# KMP: Find All Matches of Substringby Isai Damier, Android Engineer @ Google

/*********************************************************************
* Author: Isai Damier
* Title: Knuth Morris Pratt: Find All Occurrences of Substring
* Project: geekviewpoint
* Package: algorithm.search.string
*
* Statement:
*   You are probably familiar with the figure of speech "Needle in a
*   haystack." All the same, the analogy is not difficult to
*   understand: it refers to the difficult task of finding something
*   small in a much larger space.
*
*   The string-matching problem is a formal equivalent of the
*   "needle in a haystack" metaphor. Given a text T[1...n] and a
*   pattern P[1...m] such that both T and P are comprised by the
*   same alphabet, find all P's in T.
*
* Sample Input: Text="Weialala leia Wallala leialala"
*               Pattern="eia"
* Sample Output: 1, 10, 23
*
*   Time complexity of Solution:
*   Worst: Worst Case O(n+m) where |text|=n and |pattern|=m
*
* Approach:
*
*   The Knuth-Morris-Pratt (KMP) String Search Algorithm was proposed
*   by Prof. Donald Knuth, Vaughan Pratt, and independently by
*   James H. Morris. Unlike a naive string searching algorithm that
*   uses for-loops to test every shift of a given text against a
*   given pattern for a match; the KMP algorithm intelligently skips
*   non-promising shifts of the text.
*
*   If you are familiar with integrated circuit design or finite
*   automata theory, then the KMP String Matching algorithm is very
*   easy: for a given text and a given pattern, turn the character
*   sequence of the pattern into a finite automaton (i.e. "transition
*   diagram" to chip designers) and then check if the automaton
*   accepts the text.
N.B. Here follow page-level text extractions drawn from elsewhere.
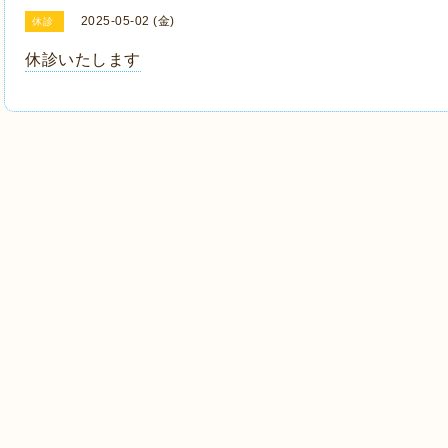
2025-05-02 (金)
休診
休診いたします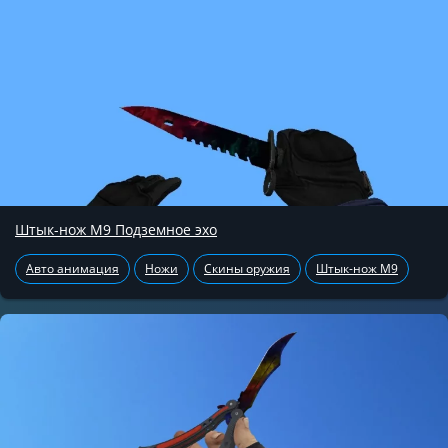
Штык-нож М9 Подземное эхо
Авто анимация
Ножи
Скины оружия
Штык-нож М9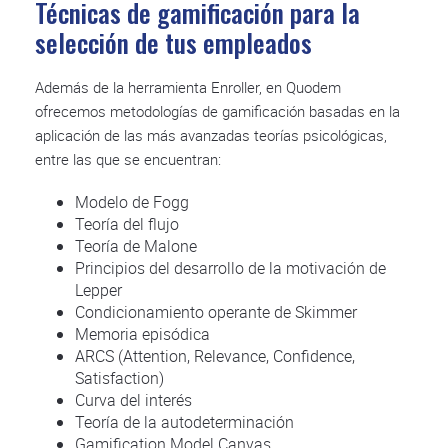
Técnicas de gamificación para la
selección de tus empleados
Además de la herramienta Enroller, en Quodem
ofrecemos metodologías de gamificación basadas en la
aplicación de las más avanzadas teorías psicológicas,
entre las que se encuentran:
Modelo de Fogg
Teoría del flujo
Teoría de Malone
Principios del desarrollo de la motivación de
Lepper
Condicionamiento operante de Skimmer
Memoria episódica
ARCS (Attention, Relevance, Confidence,
Satisfaction)
Curva del interés
Teoría de la autodeterminación
Gamification Model Canvas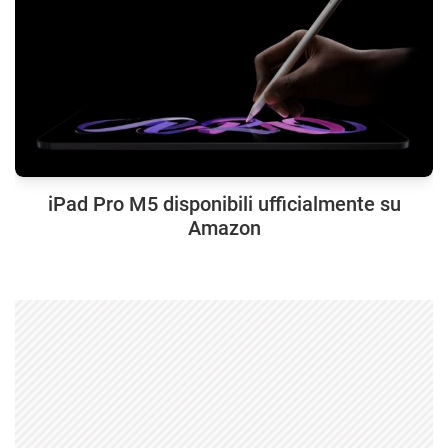
iPad Pro M5 disponibili ufficialmente su
Amazon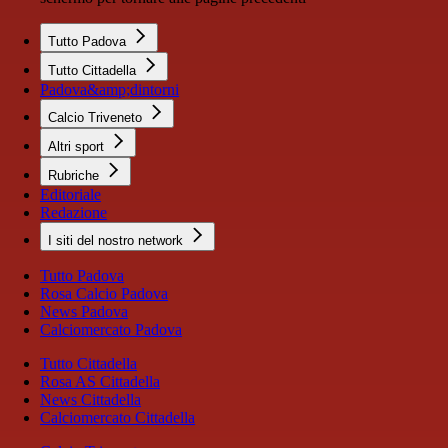
Tutto Padova
Tutto Cittadella
Padova&amp;dintorni
Calcio Triveneto
Altri sport
Rubriche
Editoriale
Redazione
I siti del nostro network
Tutto Padova
Rosa Calcio Padova
News Padova
Calciomercato Padova
Tutto Cittadella
Rosa AS Cittadella
News Cittadella
Calciomercato Cittadella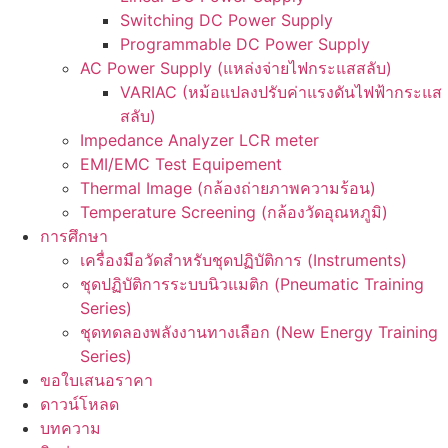
Switching DC Power Supply
Programmable DC Power Supply
AC Power Supply (แหล่งจ่ายไฟกระแสสลับ)
VARIAC (หม้อแปลงปรับค่าแรงดันไฟฟ้ากระแส
สลับ)
Impedance Analyzer LCR meter
EMI/EMC Test Equipement
Thermal Image (กล้องถ่ายภาพความร้อน)
Temperature Screening (กล้องวัดอุณหภูมิ)
การศึกษา
เครื่องมือวัดสำหรับชุดปฏิบัติการ (Instruments)
ชุดปฏิบัติการระบบนิวแมติก (Pneumatic Training
Series)
ชุดทดลองพลังงานทางเลือก (New Energy Training
Series)
ขอใบเสนอราคา
ดาวน์โหลด
บทความ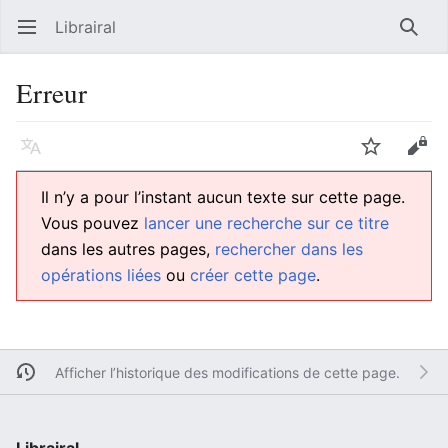
Librairal
Ouvrir le menu principal
Reche
Erreur
Langue
Suivre
Modifier
Il n’y a pour l’instant aucun texte sur cette page.
Vous pouvez
lancer une recherche sur ce titre
dans les autres pages,
rechercher dans les
opérations liées
ou
créer cette page
.
Afficher l’historique des modifications de cette page.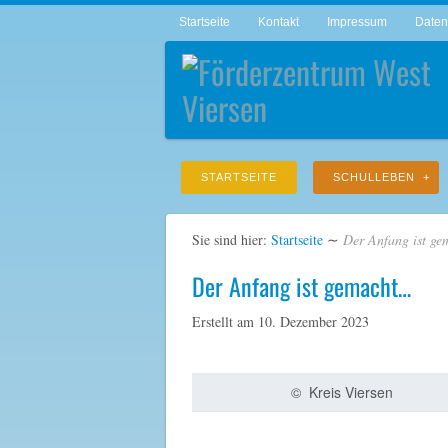
Startseite
Kontakt
Impressum
Daten
STARTSEITE
SCHULLEBEN
Sie sind hier:
Startseite
∼
Der Anfang ist g
Der Anfang ist gemacht…
Erstellt am
10. Dezember 2023
© Kreis Viersen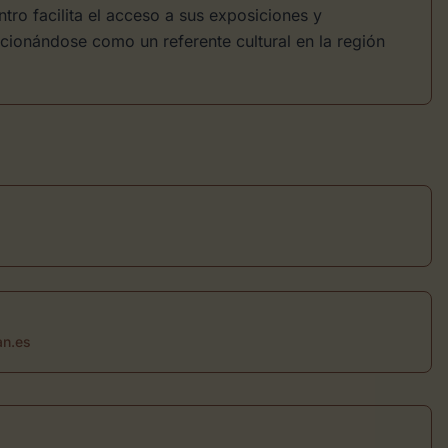
tro facilita el acceso a sus exposiciones y
icionándose como un referente cultural en la región
an.es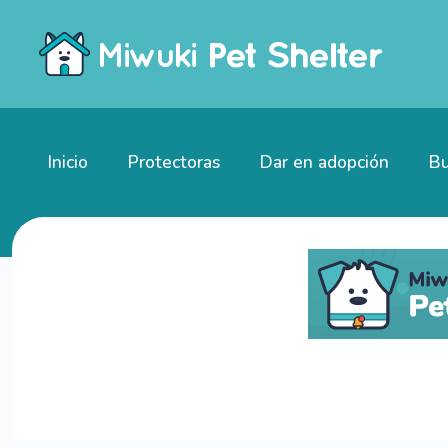
Inicio
Protectoras
Dar en adopción
Bu
Gatitos en adopción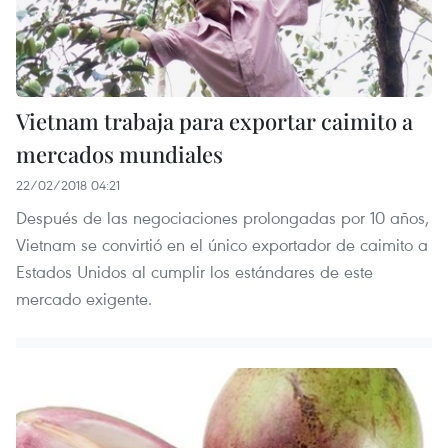
Vietnam trabaja para exportar caimito a
mercados mundiales
22/02/2018 04:21
Después de las negociaciones prolongadas por 10 años,
Vietnam se convirtió en el único exportador de caimito a
Estados Unidos al cumplir los estándares de este
mercado exigente.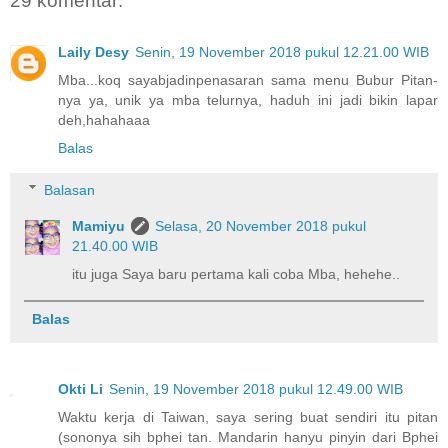
29 komentar:
Laily Desy
Senin, 19 November 2018 pukul 12.21.00 WIB
Mba...koq sayabjadinpenasaran sama menu Bubur Pitan-
nya ya, unik ya mba telurnya, haduh ini jadi bikin lapar
deh,hahahaaa
Balas
Balasan
Mamiyu
Selasa, 20 November 2018 pukul
21.40.00 WIB
itu juga Saya baru pertama kali coba Mba, hehehe..
Balas
Okti Li
Senin, 19 November 2018 pukul 12.49.00 WIB
Waktu kerja di Taiwan, saya sering buat sendiri itu pitan
(sononya sih bphei tan. Mandarin hanyu pinyin dari Bphei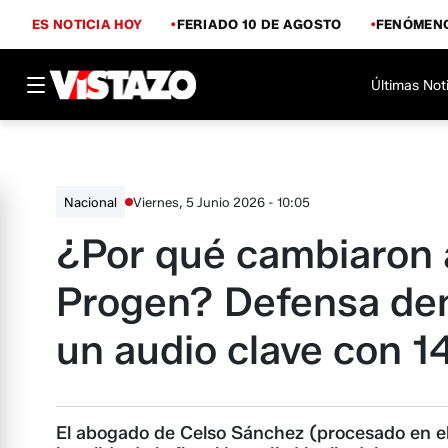
ES NOTICIA HOY
FERIADO 10 DE AGOSTO
FENÓMENO
Últimas Not
Viernes, 5 Junio 2026 - 10:05
Nacional
¿Por qué cambiaron a 
Progen? Defensa den
un audio clave con 1
El abogado de Celso Sánchez (procesado en el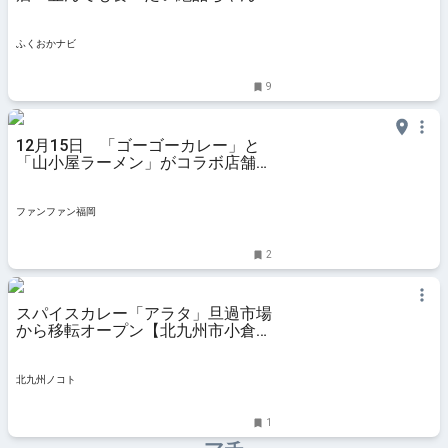
ん！！『おおむら亭』 | ふくおかナ
ビ
ふくおかナビ
9
12月15日 「ゴーゴーカレー」と
「山小屋ラーメン」がコラボ店舗出
店！ | ファンファン福岡
ファンファン福岡
2
スパイスカレー「アラタ」旦過市場
から移転オープン【北九州市小倉北
区】 | 北九州ノコト
北九州ノコト
1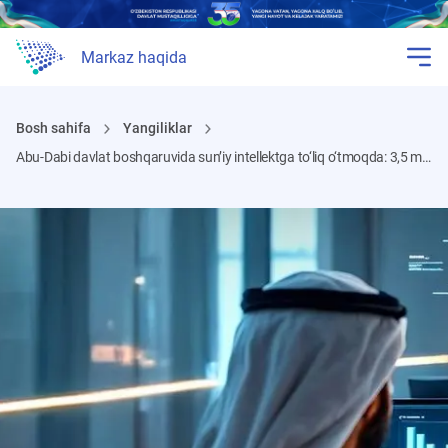
Markaz haqida
Bosh sahifa
Yangiliklar
Abu-Dabi davlat boshqaruvida sun’iy intellektga to‘liq o‘tmoqda: 3,5 mlrd dollarik strategiya nimani o‘zgartiradi?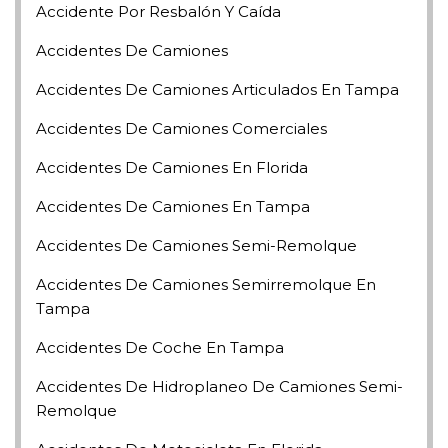
Accidente Por Resbalón Y Caída
Accidentes De Camiones
Accidentes De Camiones Articulados En Tampa
Accidentes De Camiones Comerciales
Accidentes De Camiones En Florida
Accidentes De Camiones En Tampa
Accidentes De Camiones Semi-Remolque
Accidentes De Camiones Semirremolque En
Tampa
Accidentes De Coche En Tampa
Accidentes De Hidroplaneo De Camiones Semi-
Remolque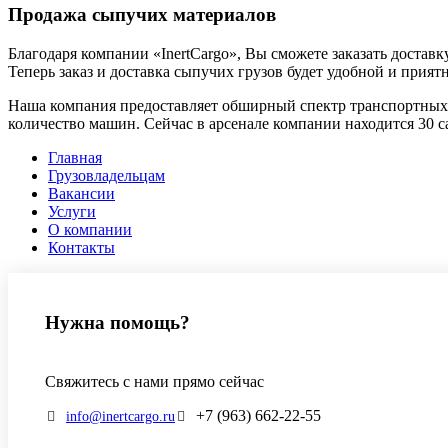
Продажа сыпучих материалов
Благодаря компании «InertCargo», Вы сможете заказать достав
Теперь заказ и доставка сыпучих грузов будет удобной и прият
Наша компания предоставляет обширный спектр транспортных у
количество машин. Сейчас в арсенале компании находится 3
Главная
Грузовладельцам
Вакансии
Услуги
О компании
Контакты
Нужна помощь?
Свяжитесь с нами прямо сейчас
+7 (963) 662-22-55
info@inertcargo.ru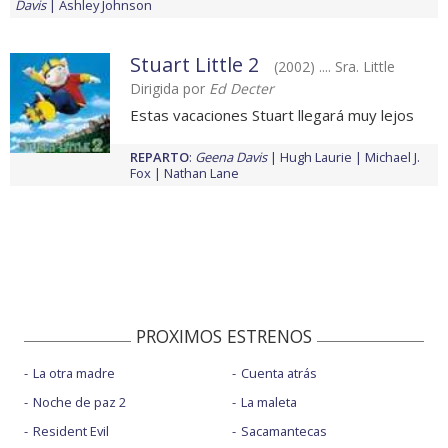
Davis
Ashley Johnson
Stuart Little 2
(2002) .... Sra. Little
Dirigida por
Ed Decter
Estas vacaciones Stuart llegará muy lejos
REPARTO
:
Geena Davis
Hugh Laurie
Michael J.
Fox
Nathan Lane
PROXIMOS ESTRENOS
La otra madre
Cuenta atrás
Noche de paz 2
La maleta
Resident Evil
Sacamantecas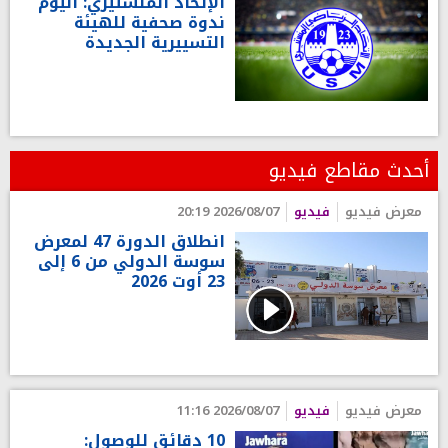
الإتحاد المنستيري: اليوم
ندوة صحفية للهيئة
التسييرية الجديدة
أحدث مقاطع فيديو
معرض فيديو
فيديو
2026/08/07 20:19
انطلاق الدورة 47 لمعرض
سوسة الدولي من 6 إلى
23 أوت 2026
معرض فيديو
فيديو
2026/08/07 11:16
10 دقائق للوصول: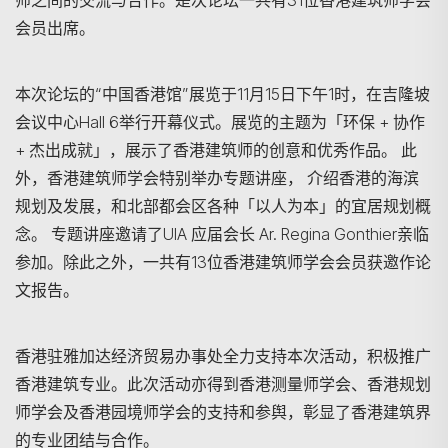
师之间的交流与合作。是次论坛一共有31位香港建筑师学会
搜寻
会员出席。
本次论坛的“中国香港馆”展览于11月15日下午1时，在吉隆坡
会议中心Hall 6举行开幕仪式。展览的主题为「环保 + 协作
+ 杰出成就」，展示了香港建筑师的创意和优秀作品。 此
外，香港建筑师学会特别举办专题讲座， 介绍香港的海滨
规划及发展，和北部都会区各种「以人为本」的宜居规划概
念。 专题讲座邀请了UIA 应届会长 Ar. Regina Gonthier亲临
参加。除此之外，一共有13位香港建筑师学会会员获邀作论
文报告。
香港驻雅加达经济贸易办事处全力支持本次活动，积极推广
香港建筑专业。此次活动亦得到香港测量师学会、香港规划
师学会及香港园境师学会的支持和参舆，彰显了香港建筑界
的专业团结与合作。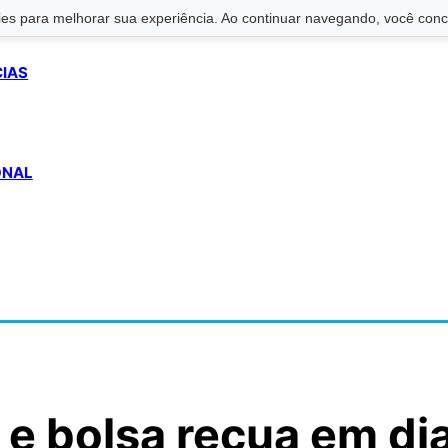
s para melhorar sua experiência. Ao continuar navegando, você conco
CIAS
ONAL
, e bolsa recua em di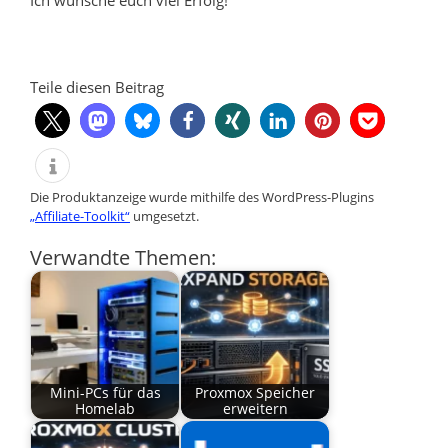
Teile diesen Beitrag
Die Produktanzeige wurde mithilfe des WordPress-Plugins
„Affiliate-Toolkit“
umgesetzt.
Verwandte Themen:
Mini-PCs für das
Proxmox Speicher
Homelab
erweitern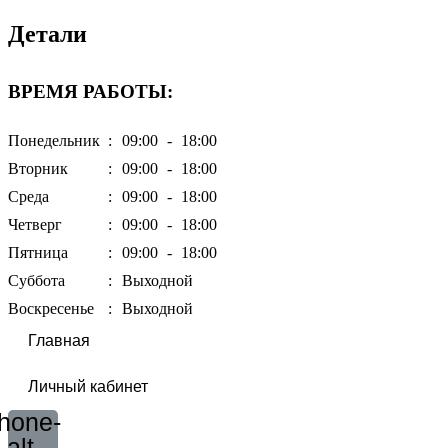
Детали
ВРЕМЯ РАБОТЫ:
Понедельник
:
09:00
-
18:00
Вторник
:
09:00
-
18:00
Среда
:
09:00
-
18:00
Четверг
:
09:00
-
18:00
Пятница
:
09:00
-
18:00
Суббота
:
Выходной
Воскресенье
:
Выходной
Главная
Личный кабинет
hone-
alt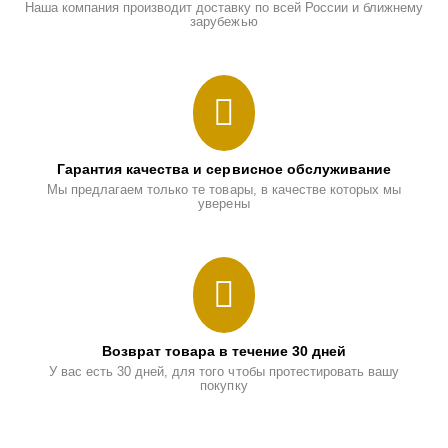
Наша компания производит доставку по всей России и ближнему
зарубежью
Гарантия качества и сервисное обслуживание
Мы предлагаем только те товары, в качестве которых мы
уверены
Возврат товара в течение 30 дней
У вас есть 30 дней, для того чтобы протестировать вашу
покупку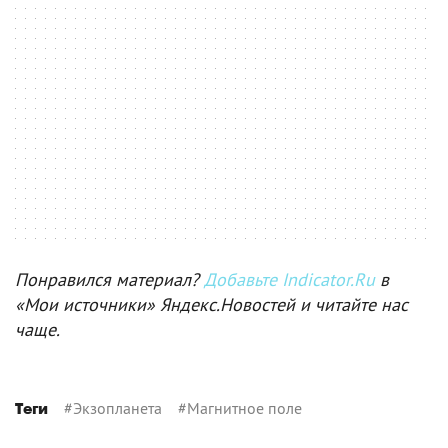
Понравился материал?
Добавьте Indicator.Ru
в
«Мои источники» Яндекс.Новостей и читайте нас
чаще.
#
Экзопланета
#
Магнитное поле
Теги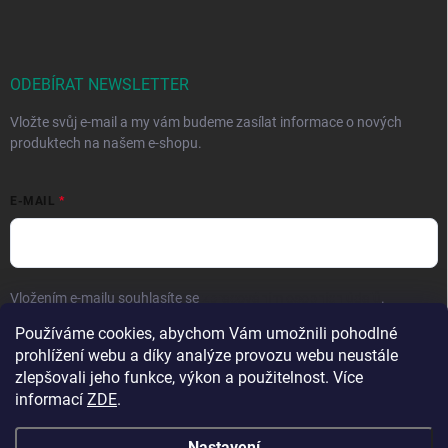
ODEBÍRAT NEWSLETTER
Vložte svůj e-mail a my vám budeme zasílat informace o nových
produktech na našem e-shopu.
E-MAIL
Vložením e-mailu souhlasíte se
zpracováním osobních údajů
.
Používáme cookies, abychom Vám umožnili pohodlné
Přihlásit se
prohlížení webu a díky analýze provozu webu neustále
zlepšovali jeho funkce, výkon a použitelnost. Více
informací
ZDE
.
Nastavení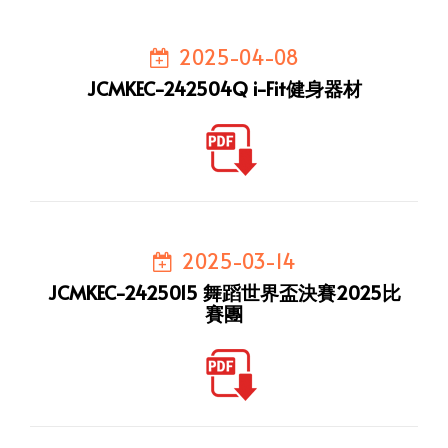
2025-04-08
JCMKEC-242504Q i-Fit健身器材
2025-03-14
JCMKEC-2425015 舞蹈世界盃決賽2025比
賽團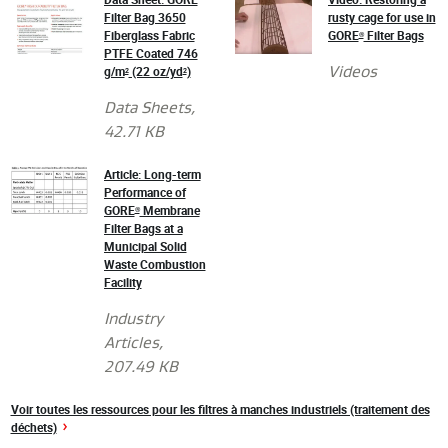
Filter Bag 3650
rusty cage for use in
Fiberglass Fabric
GORE
Filter Bags
®
PTFE Coated 746
g/m
(22 oz/yd
)
Videos
2
2
Data Sheets
,
42.71 KB
Article: Long-term
Performance of
GORE
Membrane
®
Filter Bags at a
Municipal Solid
Waste Combustion
Facility
Industry
Articles
,
207.49 KB
Voir toutes les ressources pour les filtres à manches industriels (traitement des
déchets)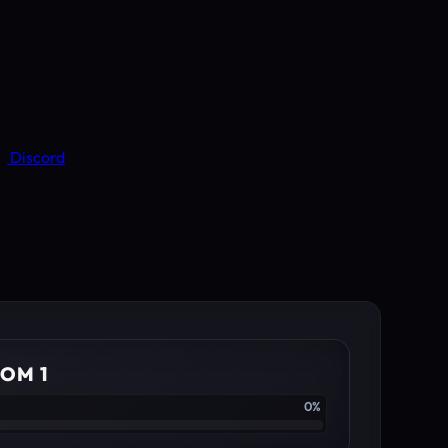
Discord
OM 1
0%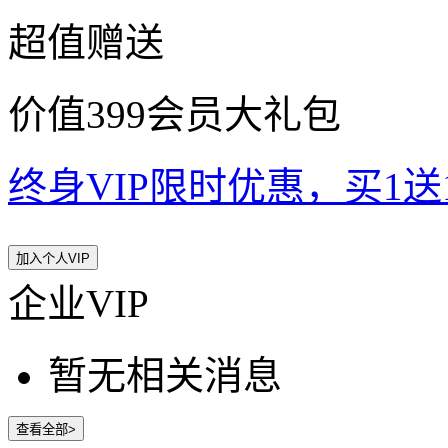
超值赠送
价值399会员大礼包
终身VIP限时优惠，买1送10
加入个人VIP
企业VIP
暂无相关消息
查看全部>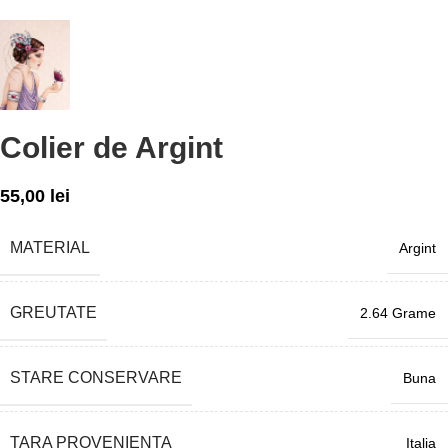
Colier de Argint
55,00
lei
MATERIAL
Argint
GREUTATE
2.64 Grame
STARE CONSERVARE
Buna
TARA PROVENIENTA
Italia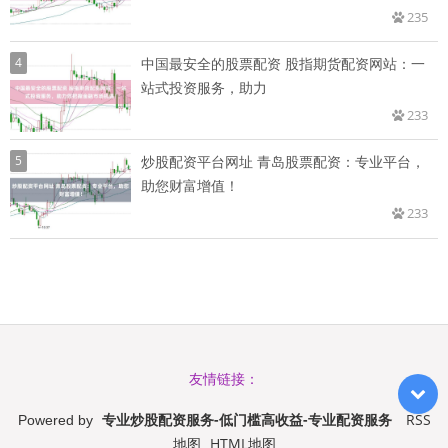
235
4
中国最安全的股票配资 股指期货配资网站：一
站式投资服务，助力
233
5
炒股配资平台网址 青岛股票配资：专业平台，
助您财富增值！
233
友情链接：
专业炒股配资服务-低门槛高收益-专业配资服务
RSS
Powered by
地图
HTML地图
You can learn or review about state transition
*   functions/diagrams at www.teahlab.com.
*
*   Since most programmers are not familiar with state transition
*   functions, we will explain KMP by comparing it with the Naive
*   String Matching algorithm. The Naive String Matcher, as shown
*   below, uses the variable t to shift through the text and the
*   variable p to compare each shift of the text to the pattern.
*   Because the algorithm does not discriminate against the shifts,
*   it uses two vanilla for-loops to shift through every key of the
*   text and of the pattern.
*
*     int tSize = text.length();
*     int pSize = pattern.length();
*     for(int t=0; t<tSize; t++)//shift thru text
*     for(int p=0; p<pSize && t + p < tSize; p++)//shift thru pattern
*       if(text.charAt(t+p) != pattern.charAt(p)) break;
*       else if(p == pattern.length()-1) visit(t);
*
*   Similarly to the naive algorithm, KMP uses the variable t to
*   shift through the text and the variable p to compare a given
*   shift of the text to the pattern. However, KMP understands that
*   not every shift of the text can be a successful match against the
*   pattern. Hence, instead of increasing t by one every time and
*   restarting p at 0 every time, KMP uses information stored in a
*   prefix table to increment t and modify p.
*
*   The KMP algorithm starts by examining the needle/pattern itself
*   for possible locations where a match may begin. The results of
*   the examination are stored in a table S. Then as the haystack/text
*   is searched, the data in S is used to skip characters in the
*   haystack/text where a match could not possibly begin.
*   See the prefix table function for further details.
*
********************************************************************/
List<Integer> KMP_all_matches(String haystack, String needle)throws Exception{
//preliminaries
if (null == haystack || haystack.isEmpty()) {
throw new Exception("invalid haystack");
}
if (null == needle || needle.isEmpty()) {
throw new Exception("invalid needle");
}

List<Integer> resultSet = new ArrayList<Integer>();
if (haystack.length() < needle.length()) {
return resultSet;
}

//algorithm
int[] S = new int[needle.length()];
prefixTable(needle.toCharArray(), S);
int t = 0, p = 0;

while (p + t < haystack.length()) {
if (haystack.charAt(t + p) != needle.charAt(p)) {
t = t + p - S[p];
p = -1 < S[p] ? S[p] : 0;
} else if (p++ == needle.length() - 1) {
t++;
p = 0;
}
}
return resultSet;
}
package algorithm.search.string;

import java.util.Arrays;
import java.util.List;
import org.junit.Test;
import static org.junit.Assert.*;

/***
* The haystacks are packed from the works of poet
* Thomas Stearns Eliot (September 26, 1888 – January 4, 1965)
***/
public class StringSearchAlgorithmsTest {

/**
* Test of KMP_all_matches method, of class StringSearchAlgorithms.
*/
@Test
public void testKMP_all_matches() throws Exception {
System.out.println("KMP_all_matches");
String haystack = "I that was near your heart was removed therefrom "
+ "To lose beauty in terror, terror in inquisition. "
+ "I have lost my passion: why should I need to keep it "
+ "Since what is kept must be adulterated? "
+ "I have lost my sight, smell, hearing, taste, and touch: "
+ "How should I use them for your closer contact?";

String needle = "I have";
StringSearchAlgorithms KMP = new StringSearchAlgorithms();
List<Integer> expResult = Arrays.asList(98, 191);
List<Integer> result = KMP.KMP_all_matches(haystack, needle);
assertEquals(expResult, result);

haystack = "Dry bones can harm no one. "
+ "Only a cock stood on the rooftree "
+ "Co co rico co co rico ";
needle = "co ";
expResult = Arrays.asList(64, 69, 72, 75, 80);
result = KMP.KMP_all_matches(haystack, needle);
assertEquals(expResult, result);
}
}